The committee will also consider the three nominees for the Social Security Advisory Board. The board is responsible for advising the President and Congress on Social Security policy. It regularly makes important recommendations dealing with maintaining the solvency of Social Security programs, improving service for beneficiaries, and helping seniors enjoy a dignified retirement. For committees like this one that work hard to protect Social Security, the top-notch, bipartisan reports the Board produces on a range of issues are invaluable. 

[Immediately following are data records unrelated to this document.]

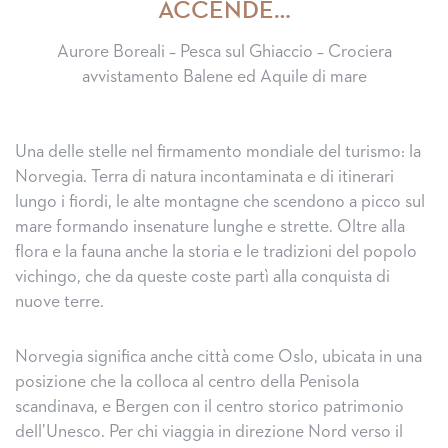
ACCENDE…
Aurore Boreali – Pesca sul Ghiaccio – Crociera
avvistamento Balene ed Aquile di mare
Una delle stelle nel firmamento mondiale del turismo: la
Norvegia. Terra di natura incontaminata e di itinerari
lungo i fiordi, le alte montagne che scendono a picco sul
mare formando insenature lunghe e strette. Oltre alla
flora e la fauna anche la storia e le tradizioni del popolo
vichingo, che da queste coste partì alla conquista di
nuove terre.
Norvegia significa anche città come Oslo, ubicata in una
posizione che la colloca al centro della Penisola
scandinava, e Bergen con il centro storico patrimonio
dell’Unesco. Per chi viaggia in direzione Nord verso il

The first nominee to the Board is Kathryn Lang, who currently serves as Director of Federal Income Security for the senior group Justice in Aging. She brings a wealth of experience navigating Social Security’s disability determination process on behalf of seniors and people with disabilities and advocating for changes to improve the Social Security programs. 

Having started my career as co-director of the Oregon Gray Panthers, I’m always thrilled to have somebody with a background in legal aid for senior citizens join us in this room. 

Next, we have Sharon Lewis, who has spent nearly her entire career fighting on behalf of people with disabilities, including in my home state of Oregon. Ms. Lewis previously served at the Department of Health and Human Services as the Principal Deputy Administrator for the Administration for Community Living, and served on the House Committee on Education and Labor under Chairman George Miller. 

Finally, we have Andrew Biggs, Senior Fellow at the American Enterprise Institute. He brings decades of experience on Social Security and retirement policy, previously serving as Principal Deputy Commissioner of Social Security and at the White House during the George W. Bush Administration.

Now, it should come as no surprise that I have serious concerns about Dr. Biggs’s nomination given his background as one of the architects for privatization. 

Just a few weeks ago, he argued in a Wall Street Journal op-ed that Social Security is not an earned benefit. That represents a fundamental misunderstanding of the program and what it was designed to do. Social Security is an earned benefit because you don’t receive it until you’ve worked and paid into it for at least 10 years. 

The mission of every Board member is to work toward gathering bipartisan consensus to strengthen Social Security, and should he be confirmed, I fear Dr. Biggs would be nothing more than a megaphone for partisan ideas to deny seniors their hard-earned benefits. 

With Leader McConnell putting forward Dr. Biggs as the Republican nominee for the Board, I am concerned that Republicans’ preference is to have someone who has actively worked to dismantle the program rather than protecting the promise that Social Security has represented for generations. 

I believe Ms. Tellez, Ms. Lang, and Ms. Lewis are the right people for these jobs at the right time. I will support their nominations and I encourage all my colleagues to support them as well.